At a minimum, every task or responsibility should answer four key questions:

  1. What does success look like?
    Be specific. What does a strong outcome include? What matters most? Speed, accuracy, detail, creativity?
  2. What does “done” mean?
    Is this a draft? A final version? Something ready to present to a client?
  3. What are the priorities?
    If everything feels urgent, nothing is. Help your team understand where to focus their effort.
  4. When should we check in?
    Waiting until the end to course-correct is where most frustration comes from. Build in touchpoints early.

These aren’t extra steps. They are leadership fundamentals.

Why This Matters More Than Ever

In today’s workplace, whether your team is in-office, remote, or hybrid, informal alignment happens less often.

You can’t rely on quick desk-side conversations or overheard context to fill in the gaps.

That means clarity has to be intentional.

Without it, you’ll see:

  • Rework and inefficiency
  • Decreased confidence in decision-making
  • Growing frustration between managers and employees
  • Performance conversations that feel reactive instead of constructive

Over time, this doesn’t just impact output… It impacts culture.
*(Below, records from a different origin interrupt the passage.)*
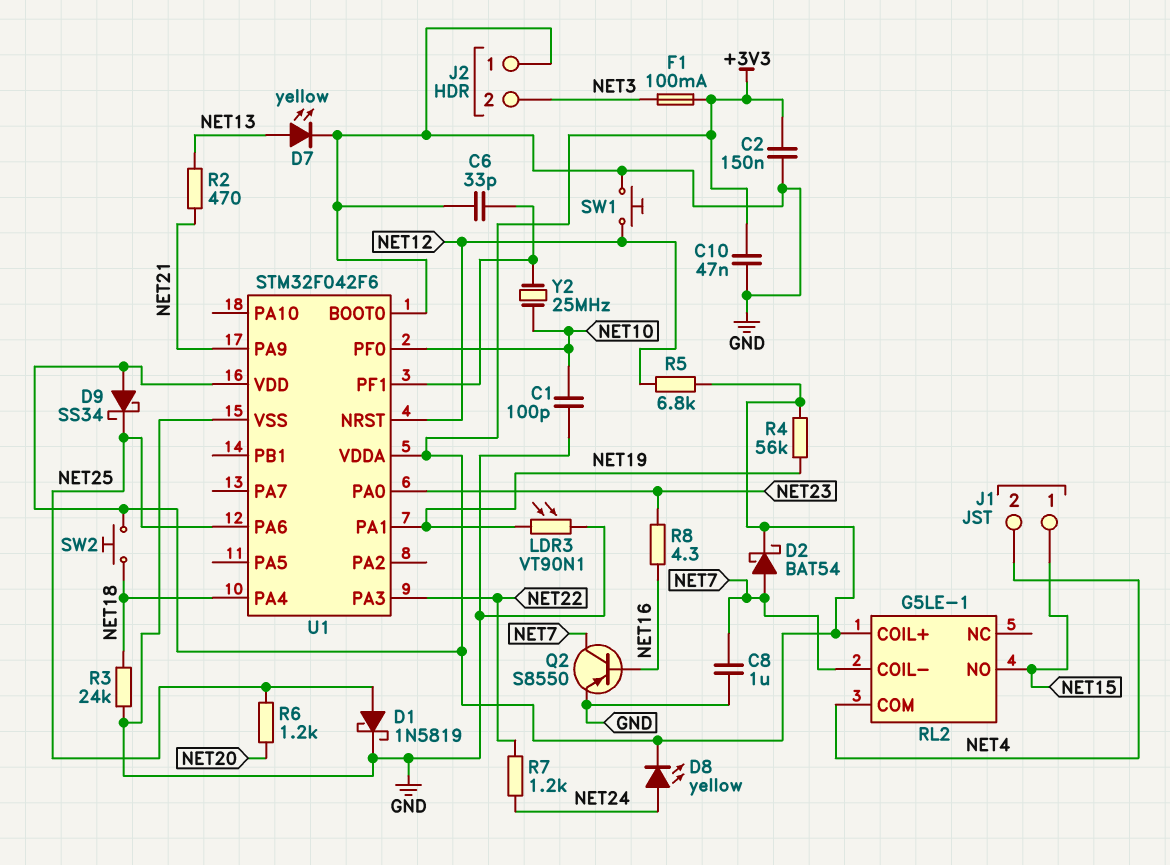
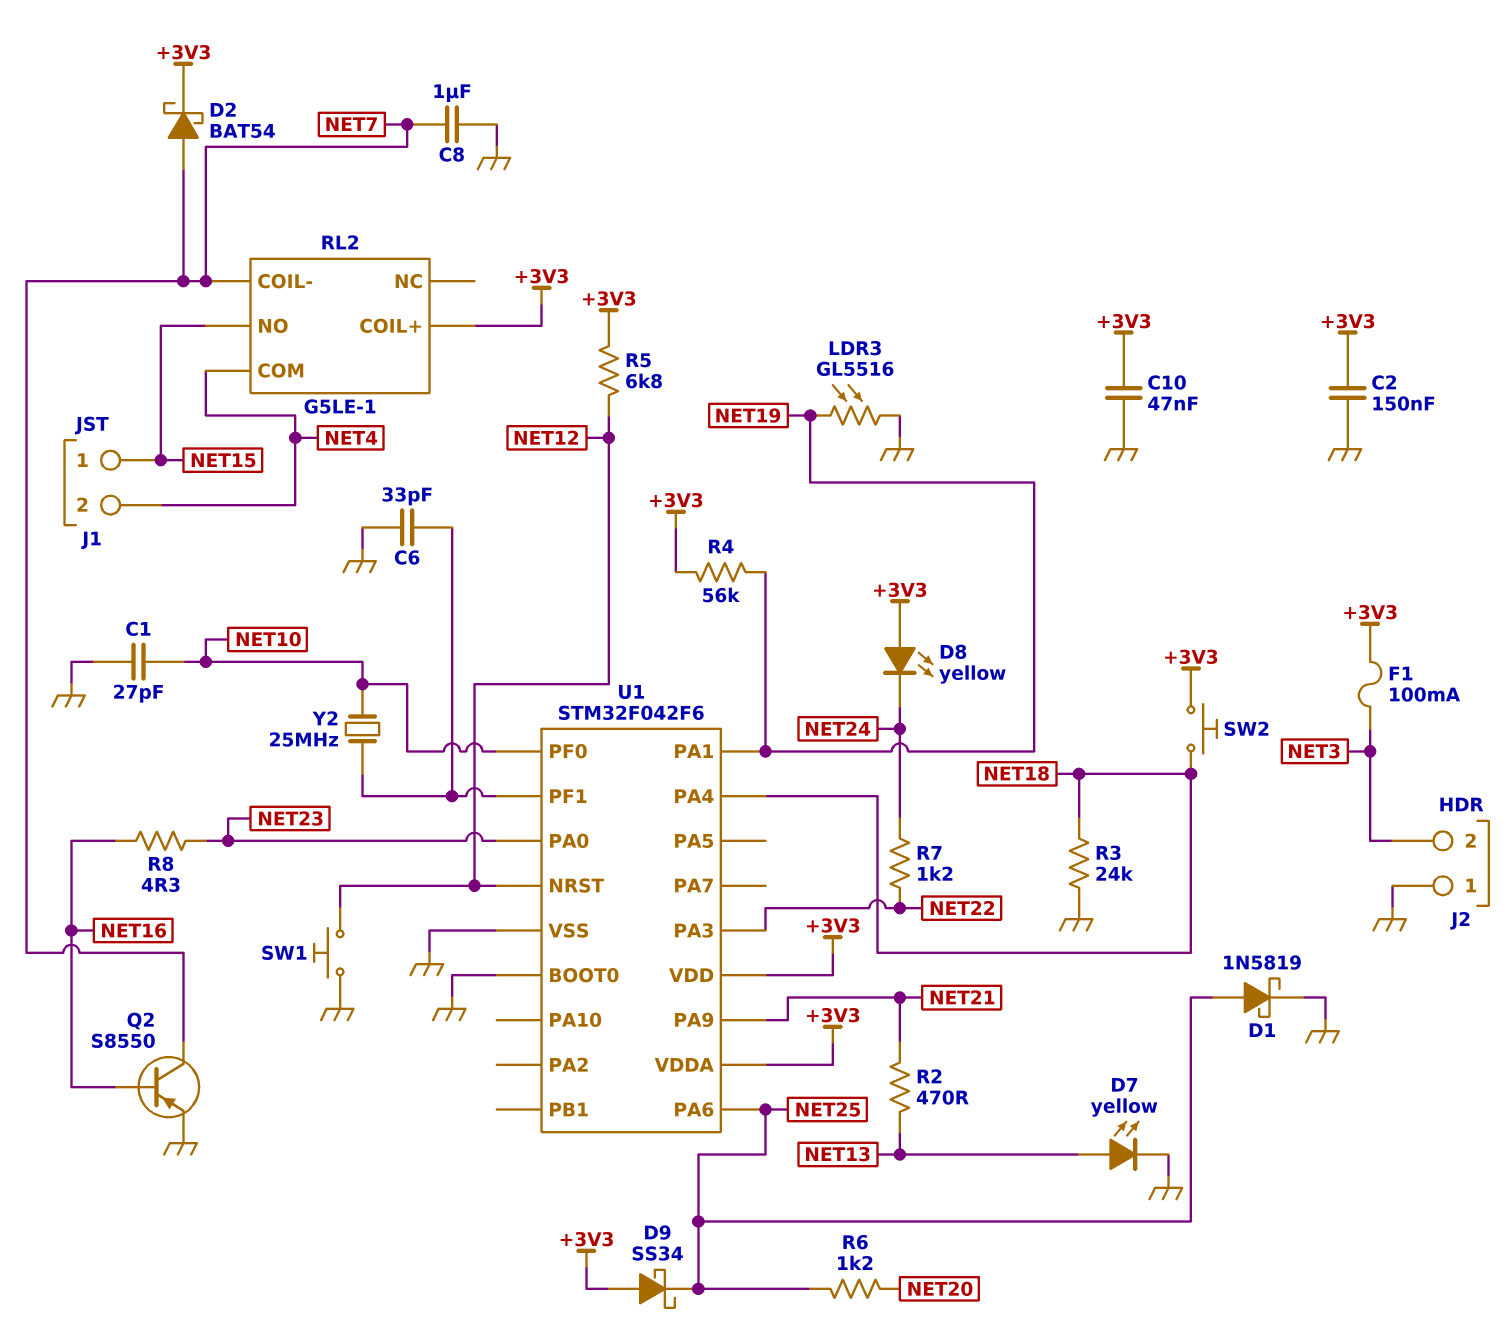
C1: 100pF (GND, NET10) -> 27pF (GND, NET10)
D8: LED yellow (A NET24, K +3V3) -> LED yellow (A +3V3, K NET24)
LDR3: VT90N1 (GND, NET19) -> GL5516 (GND, NET19)

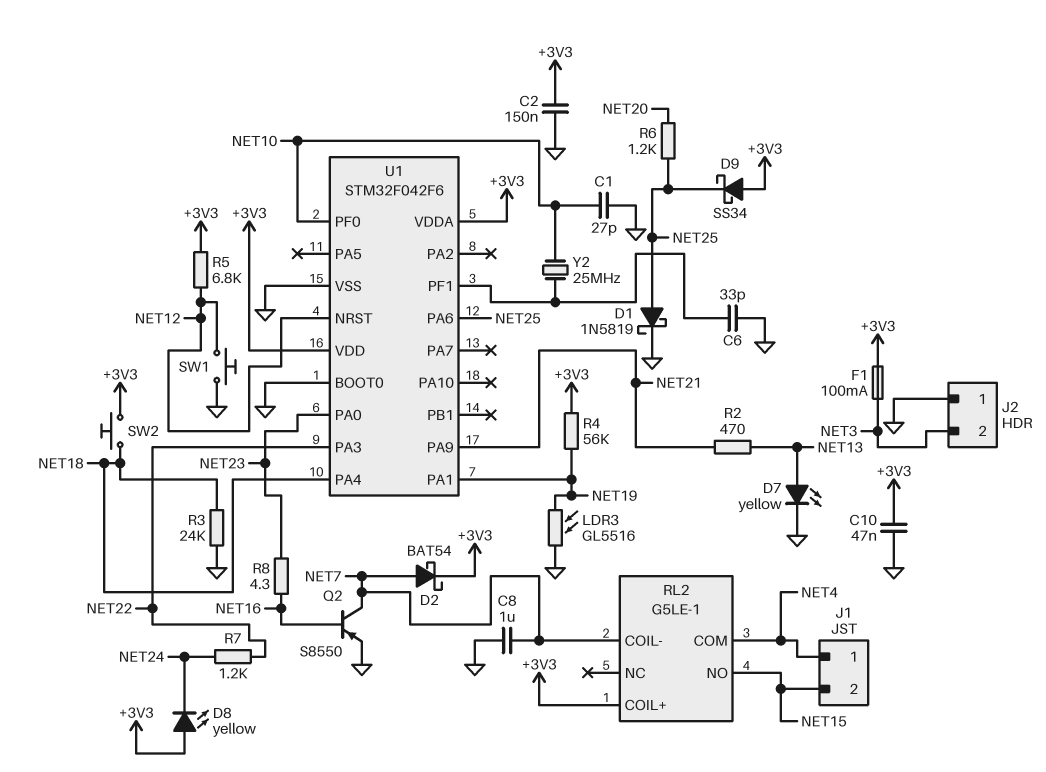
J1 pin 1: NET15 -> NET4
J1 pin 2: NET4 -> NET15

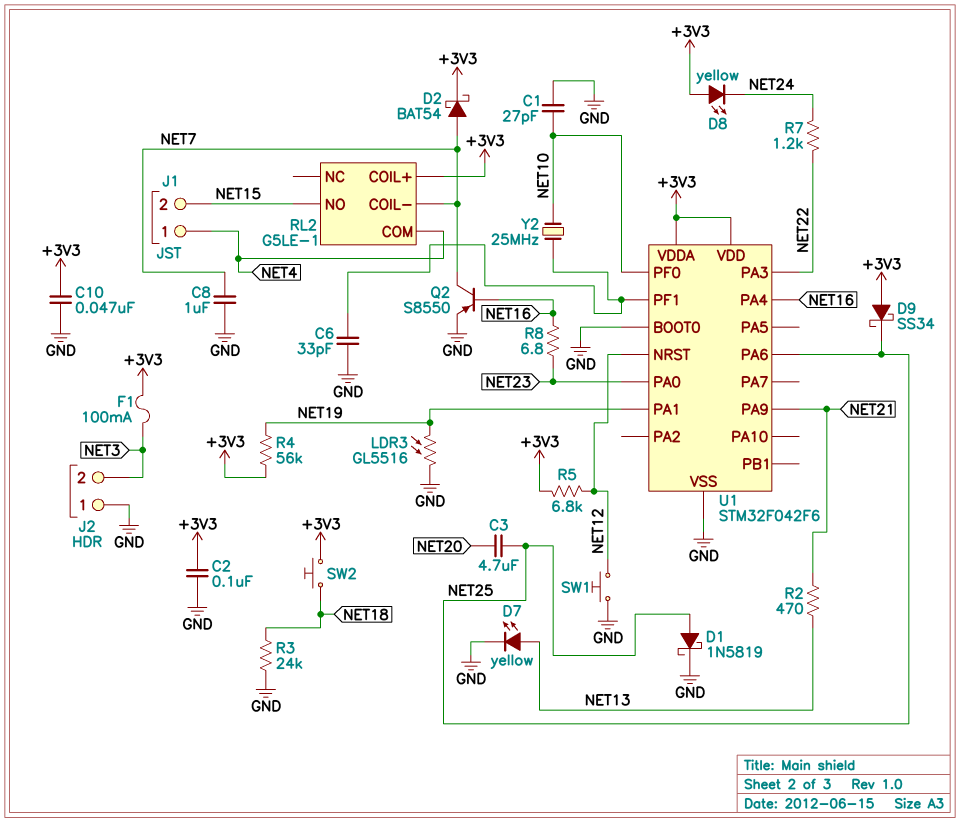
C2: 150nF (+3V3, GND) -> 100nF (+3V3, GND)
C3: none -> 4.7uF (NET20, NET25)
R6: 1.2k (NET20, NET25) -> none
R8: 4.3 (NET16, NET23) -> 6.8 (NET16, NET23)
U1 pin PA4: NET18 -> NET16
Before You Address Performance, Check Your Leadership

When a team member isn’t meeting expectations, the instinct is often to move quickly into performance management:

  • More oversight
  • Formal feedback
  • In some cases, a Performance Improvement Plan

But one of the most important questions to ask first is:

“Have I clearly defined what success looks like here?”

If the answer is no, or even “not fully,” there’s an opportunity to reset before escalating.

Because holding someone accountable to unclear expectations isn’t just ineffective, it isn’t fair.

Practical Ways to Close the Gap

If you’re seeing signs of underperformance on your team, start here:

Audit your expectations
Look at current roles, projects, and priorities. Are they documented and clearly communicated, or assumed?

Normalize alignment conversations
Instead of only giving feedback after the fact, ask upfront:
“What does success look like to you on this?”
This creates space to align before work begins.

Use written follow-ups
Verbal direction can be interpreted differently. A quick written summary ensures clarity and consistency.

Train your managers
Not every strong individual contributor automatically knows how to set expectations effectively. Leadership is a skill that needs to be developed.

Where HR4U Fits In

This is where many growing organizations benefit from structured HR support.

At HR4U, we often work with leadership teams who are experiencing “performance issues” that are actually clarity and structure gaps. Through fractional HR support, we help:

  • Define roles, responsibilities, and success metrics
  • Build practical performance management frameworks
  • Coach managers on how to lead with clarity and confidence
  • Implement consistent communication and feedback practices

It’s not about adding complexity. It’s about creating alignment.

Because when expectations are clear, performance conversations become simpler, more productive, and far less frequent.

 


 

If your team isn’t delivering the way you expect, it’s worth pausing before assuming it’s a people problem.

More often than not, it’s a leadership opportunity.

Clarity doesn’t just improve performance. It builds trust, confidence, and accountability across your entire team.

And that’s what strong leadership actually looks like.